Note that these WaPo-styled Civil War "bloggers" (unlike actual bloggers) get writing assignments from an editor.

The people who were asked this question (how to conduct the Sesquicentennial) by their editor have been positioned for a long time to answer the question in their own way and on their own hook without goading; to volunteer their names and labor and money; and to pitch in (a la Eric Wittenberg) to advance Sesquicentennial organizing and events. It's odd to see this WaPo set of "bloggers" so late in the game stepping off the train to cast into our benighted Civil War circle a few coins of advice.
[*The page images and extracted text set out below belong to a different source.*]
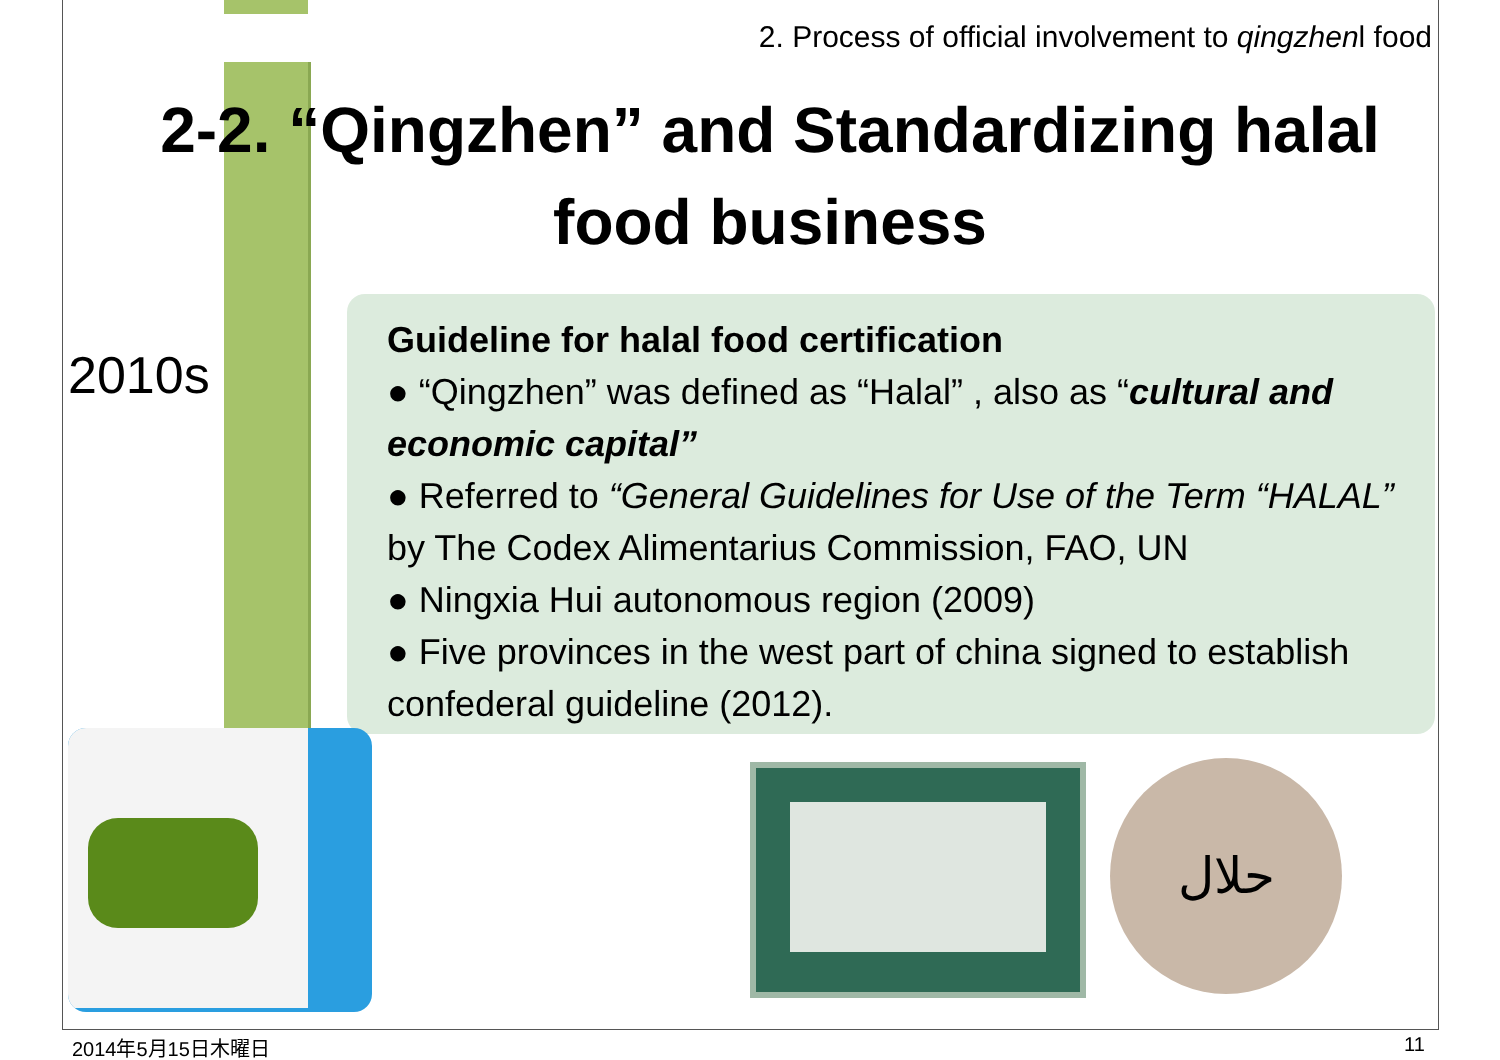2. Process of official involvement to qingzhenl food
2-2. “Qingzhen” and Standardizing halal food business
2010s
Guideline for halal food certification
● “Qingzhen” was defined as “Halal” , also as “cultural and economic capital”
● Referred to “General Guidelines for Use of the Term “HALAL” by The Codex Alimentarius Commission, FAO, UN
● Ningxia Hui autonomous region (2009)
● Five provinces in the west part of china signed to establish confederal guideline (2012).
حلال
2014年5月15日木曜日 11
Even for the most pompous hacks bedeviling Civil War literature, the pose is unnatural because the question of how should a thing be done is much more common in the world of the Washington Post than in the fractious world of Civil War history. The WaPo's business model is to tell its readers right from wrong, salad fork from dessert spoon, jazz from blues. This manifests itself in endless lists (best this, best that), countless recitations of expert opinion on any topic under the sun, and a firm, guiding editorial hand to keep readers from ever reaching stray conclusions. This is what people buy the paper for, how they use it.

I had asked earlier, rhetorically, for whom this new Sesquicentennial feature is intended, and I wonder if it is especially aimed at the non-ACW reader (the WaPo consumer) who feels the need to have authoritative (if second-hand) opinions upon the august occasion of a Sesquicentennial.